### Exercise prompt
Rewrite the lines from the one containing "-37.7 to -36.7: 6" through the one containing "-30.7 to -29.7: 1", swapping "to" for "through" and leaving everything else as it is. Give only those lines.

### Data for this exercise
== == ==

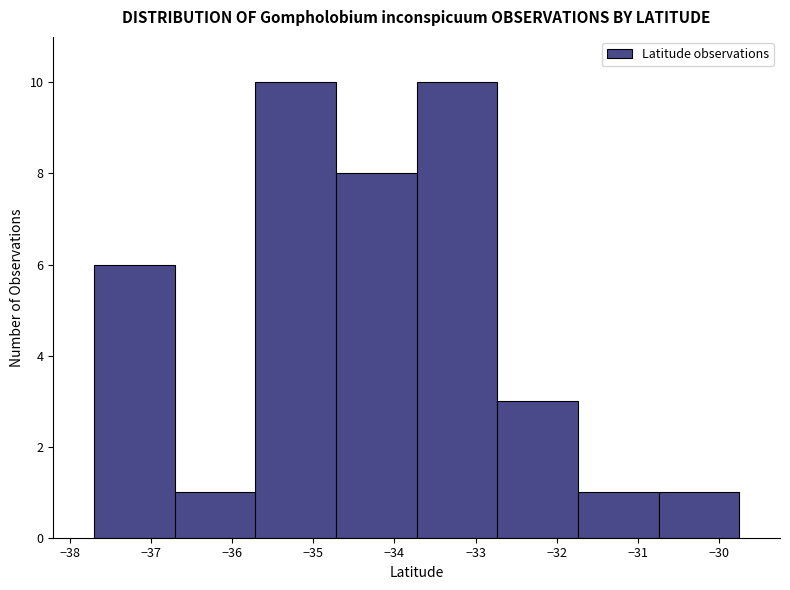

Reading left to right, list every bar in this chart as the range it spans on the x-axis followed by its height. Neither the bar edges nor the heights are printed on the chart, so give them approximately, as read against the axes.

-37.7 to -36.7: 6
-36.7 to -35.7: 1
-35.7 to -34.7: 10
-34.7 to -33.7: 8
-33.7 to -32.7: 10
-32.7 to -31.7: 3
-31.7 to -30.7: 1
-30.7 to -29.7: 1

== == ==

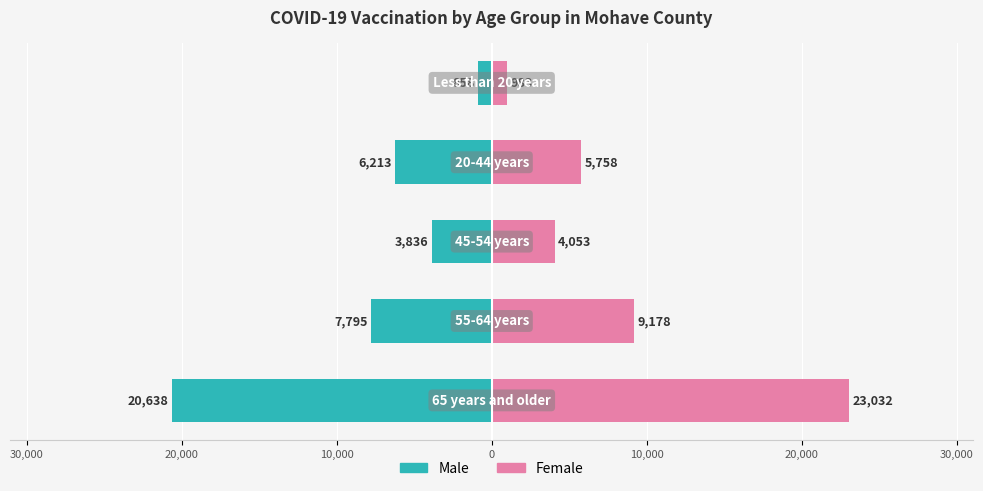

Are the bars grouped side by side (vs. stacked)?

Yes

== == ==

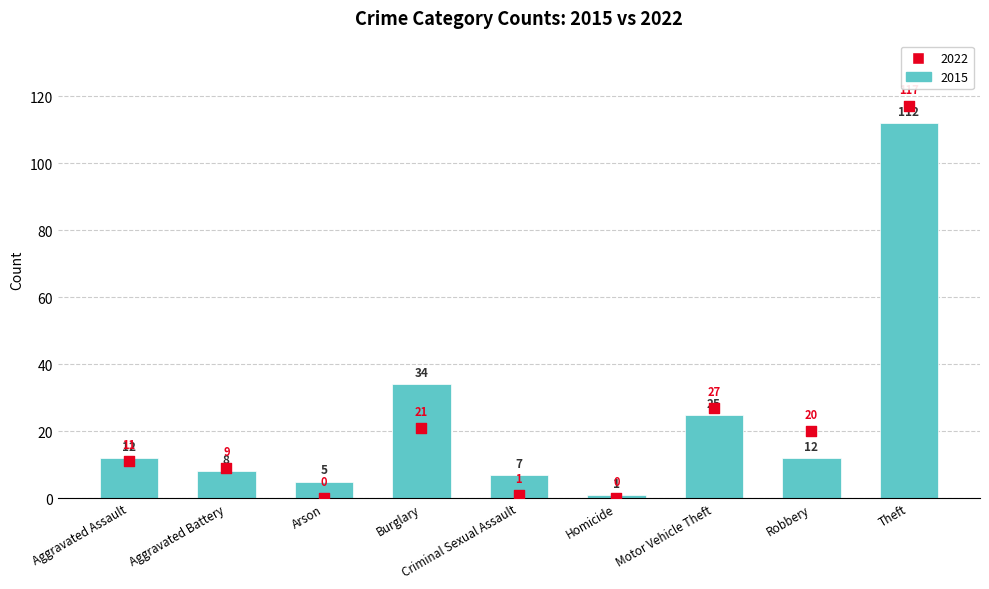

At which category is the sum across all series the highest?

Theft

== == ==

### Result below
-37.7 through -36.7: 6
-36.7 through -35.7: 1
-35.7 through -34.7: 10
-34.7 through -33.7: 8
-33.7 through -32.7: 10
-32.7 through -31.7: 3
-31.7 through -30.7: 1
-30.7 through -29.7: 1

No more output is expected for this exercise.